Moving forward to the second section, this article will now discuss on securing connectivity between Openstack and SAN/NAS solution which is equally important as securing block and object storage. Cinder and storage communicates through management path. Communication uses SSH, or through REST by SSL. It is advisable to keep management interface on secure LANs and use strong passwords for management accounts. Try avoid default vendor passwords, and role based security and accountability can be helpful forensic tools. Now the readers might be thinking about the efforts that can be used in securing the data path. There are many ways to do it and a strict checklist with specifications for setting hardening parameters can be used for devices and components, let say for NFS: a stricter configuration options for exports and user management can be practiced, proper access control lists (ACLs) to limit only authenticated users to see IP SAN and all other setting that can reduce the vulnerability list. The reason why proper ACL is important is because any server that resides on same IP segment as that of isci storage can access the storage theoretically and perform read/write operations. Proper control on file owned by root with permissions 600 is also advisable.
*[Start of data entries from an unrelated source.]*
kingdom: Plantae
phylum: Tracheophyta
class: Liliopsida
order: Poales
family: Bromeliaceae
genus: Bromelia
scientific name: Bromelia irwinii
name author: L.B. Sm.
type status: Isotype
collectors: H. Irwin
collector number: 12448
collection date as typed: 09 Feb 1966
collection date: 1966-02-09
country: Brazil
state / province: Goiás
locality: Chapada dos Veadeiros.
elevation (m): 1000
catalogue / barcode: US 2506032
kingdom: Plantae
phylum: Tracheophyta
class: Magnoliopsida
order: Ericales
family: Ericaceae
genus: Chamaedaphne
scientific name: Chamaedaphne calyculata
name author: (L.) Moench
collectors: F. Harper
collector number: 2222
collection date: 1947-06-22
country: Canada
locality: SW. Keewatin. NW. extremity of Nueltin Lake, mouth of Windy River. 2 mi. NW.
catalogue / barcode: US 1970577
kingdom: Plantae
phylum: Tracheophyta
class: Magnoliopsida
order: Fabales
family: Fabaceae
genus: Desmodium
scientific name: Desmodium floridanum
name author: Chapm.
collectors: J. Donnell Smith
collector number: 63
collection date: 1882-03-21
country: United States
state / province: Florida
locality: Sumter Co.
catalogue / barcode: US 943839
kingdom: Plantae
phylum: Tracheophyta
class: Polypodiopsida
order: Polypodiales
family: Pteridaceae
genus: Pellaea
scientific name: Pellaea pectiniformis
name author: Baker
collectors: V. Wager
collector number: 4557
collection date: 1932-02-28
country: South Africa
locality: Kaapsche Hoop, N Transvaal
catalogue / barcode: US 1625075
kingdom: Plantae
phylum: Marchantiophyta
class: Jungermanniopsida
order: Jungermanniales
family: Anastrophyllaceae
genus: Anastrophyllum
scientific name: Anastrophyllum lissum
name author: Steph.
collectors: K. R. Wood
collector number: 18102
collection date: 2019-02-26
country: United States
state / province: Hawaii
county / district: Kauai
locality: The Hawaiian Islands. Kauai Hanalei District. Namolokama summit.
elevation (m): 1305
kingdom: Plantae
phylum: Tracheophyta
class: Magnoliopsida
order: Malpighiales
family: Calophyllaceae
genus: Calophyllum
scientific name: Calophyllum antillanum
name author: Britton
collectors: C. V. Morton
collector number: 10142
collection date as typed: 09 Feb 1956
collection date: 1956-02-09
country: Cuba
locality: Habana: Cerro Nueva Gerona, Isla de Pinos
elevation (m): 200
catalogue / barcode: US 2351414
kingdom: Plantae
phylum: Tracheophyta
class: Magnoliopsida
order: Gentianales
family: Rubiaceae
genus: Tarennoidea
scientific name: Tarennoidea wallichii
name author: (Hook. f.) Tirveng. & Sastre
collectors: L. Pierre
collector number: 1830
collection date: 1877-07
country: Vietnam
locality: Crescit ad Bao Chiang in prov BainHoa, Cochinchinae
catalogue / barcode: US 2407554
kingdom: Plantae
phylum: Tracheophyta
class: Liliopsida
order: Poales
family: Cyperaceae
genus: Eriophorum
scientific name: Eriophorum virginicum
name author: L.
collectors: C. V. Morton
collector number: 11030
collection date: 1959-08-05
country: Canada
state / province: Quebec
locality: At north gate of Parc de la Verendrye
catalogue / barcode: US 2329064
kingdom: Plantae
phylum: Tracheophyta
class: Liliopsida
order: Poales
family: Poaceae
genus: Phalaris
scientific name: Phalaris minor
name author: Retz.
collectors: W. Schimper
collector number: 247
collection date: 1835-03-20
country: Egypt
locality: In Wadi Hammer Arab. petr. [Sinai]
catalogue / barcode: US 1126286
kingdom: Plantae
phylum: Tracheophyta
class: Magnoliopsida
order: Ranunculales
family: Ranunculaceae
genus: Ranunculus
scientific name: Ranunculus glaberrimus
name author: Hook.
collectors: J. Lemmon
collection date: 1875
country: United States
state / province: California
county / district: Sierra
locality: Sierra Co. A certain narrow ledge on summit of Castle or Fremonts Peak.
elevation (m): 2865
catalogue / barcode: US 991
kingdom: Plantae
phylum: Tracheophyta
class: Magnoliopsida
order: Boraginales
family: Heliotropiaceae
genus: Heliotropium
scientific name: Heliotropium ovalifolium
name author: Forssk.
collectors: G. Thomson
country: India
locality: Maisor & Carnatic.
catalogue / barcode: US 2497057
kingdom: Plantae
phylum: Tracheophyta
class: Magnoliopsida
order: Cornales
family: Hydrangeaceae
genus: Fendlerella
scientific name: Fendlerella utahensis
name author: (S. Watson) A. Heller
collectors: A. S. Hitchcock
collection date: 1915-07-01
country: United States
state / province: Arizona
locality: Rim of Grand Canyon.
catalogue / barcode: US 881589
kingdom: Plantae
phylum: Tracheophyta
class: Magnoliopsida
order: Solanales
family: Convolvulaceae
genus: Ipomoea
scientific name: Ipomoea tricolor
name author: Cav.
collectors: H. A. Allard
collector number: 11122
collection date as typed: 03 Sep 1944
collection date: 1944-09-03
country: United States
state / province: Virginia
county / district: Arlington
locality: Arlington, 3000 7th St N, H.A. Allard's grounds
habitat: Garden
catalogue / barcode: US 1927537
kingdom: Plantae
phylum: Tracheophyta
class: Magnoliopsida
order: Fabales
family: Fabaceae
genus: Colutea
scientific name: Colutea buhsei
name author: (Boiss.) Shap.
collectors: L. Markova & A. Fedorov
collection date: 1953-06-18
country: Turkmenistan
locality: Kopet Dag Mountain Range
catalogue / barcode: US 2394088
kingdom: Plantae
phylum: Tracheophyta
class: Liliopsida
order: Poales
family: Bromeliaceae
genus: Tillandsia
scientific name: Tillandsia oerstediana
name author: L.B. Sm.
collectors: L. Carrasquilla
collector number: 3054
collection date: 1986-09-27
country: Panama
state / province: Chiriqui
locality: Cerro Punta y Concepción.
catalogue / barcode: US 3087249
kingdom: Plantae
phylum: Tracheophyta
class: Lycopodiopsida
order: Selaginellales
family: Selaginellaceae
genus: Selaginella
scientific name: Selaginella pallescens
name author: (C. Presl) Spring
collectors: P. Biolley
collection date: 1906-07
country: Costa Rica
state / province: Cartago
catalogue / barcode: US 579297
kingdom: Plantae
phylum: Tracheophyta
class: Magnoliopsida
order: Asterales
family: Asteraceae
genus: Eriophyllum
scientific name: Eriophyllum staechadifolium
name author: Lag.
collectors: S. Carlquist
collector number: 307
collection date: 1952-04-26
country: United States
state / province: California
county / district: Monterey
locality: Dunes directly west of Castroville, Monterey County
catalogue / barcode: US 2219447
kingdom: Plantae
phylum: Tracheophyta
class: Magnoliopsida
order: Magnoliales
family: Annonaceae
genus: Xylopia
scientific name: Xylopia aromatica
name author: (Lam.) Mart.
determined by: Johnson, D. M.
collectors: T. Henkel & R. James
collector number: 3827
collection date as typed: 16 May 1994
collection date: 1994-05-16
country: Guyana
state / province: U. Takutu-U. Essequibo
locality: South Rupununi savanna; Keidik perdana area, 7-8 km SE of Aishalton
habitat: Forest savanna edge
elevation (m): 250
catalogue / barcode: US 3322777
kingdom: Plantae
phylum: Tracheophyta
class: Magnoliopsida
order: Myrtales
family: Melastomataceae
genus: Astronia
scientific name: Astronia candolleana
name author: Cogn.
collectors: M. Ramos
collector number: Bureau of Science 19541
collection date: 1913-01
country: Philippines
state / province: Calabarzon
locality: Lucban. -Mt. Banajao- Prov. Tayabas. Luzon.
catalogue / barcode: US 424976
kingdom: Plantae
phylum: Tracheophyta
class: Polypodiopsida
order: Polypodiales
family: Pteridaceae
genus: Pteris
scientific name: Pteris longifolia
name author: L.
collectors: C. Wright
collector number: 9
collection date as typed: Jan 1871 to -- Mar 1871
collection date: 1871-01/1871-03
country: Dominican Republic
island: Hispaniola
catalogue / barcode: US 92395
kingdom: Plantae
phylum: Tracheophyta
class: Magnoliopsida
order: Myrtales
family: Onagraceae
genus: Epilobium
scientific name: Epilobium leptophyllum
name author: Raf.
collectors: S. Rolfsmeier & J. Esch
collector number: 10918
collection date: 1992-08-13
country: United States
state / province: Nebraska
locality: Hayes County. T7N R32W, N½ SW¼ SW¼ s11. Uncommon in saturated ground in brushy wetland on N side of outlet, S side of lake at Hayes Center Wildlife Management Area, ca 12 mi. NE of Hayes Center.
There are other ways for securing communications like CHAP that assists identifying client through username and password. When Cinder communicates with storage it generates a random key and it is used by Nova when it connects with iscsi and thus a secure connection is established. Another important area to consider is encrypting exposed traffic using “transport” and “tunnel” encryption. there are two ways to encrypt the data- Transport mode and tunnel mode. On transmitter side, transport mode only encrypts data portion and not the header whereas tunnel encrypts both header and data portion. On receiving side, IPSEC-complaint device should be able to decrypt the data packets and for that to work transmitter and receiver should share a public key that gives a secure connectivity, however, it can put some load on network in return. For those volume that uses block storages through fibre channel volume should have Zone managers which can be configured through cinder.conf for proper control.
To conclude, Openstack ecosystem is quite vulnerable when typically installed and a lot of improvements can be seen in terms of security.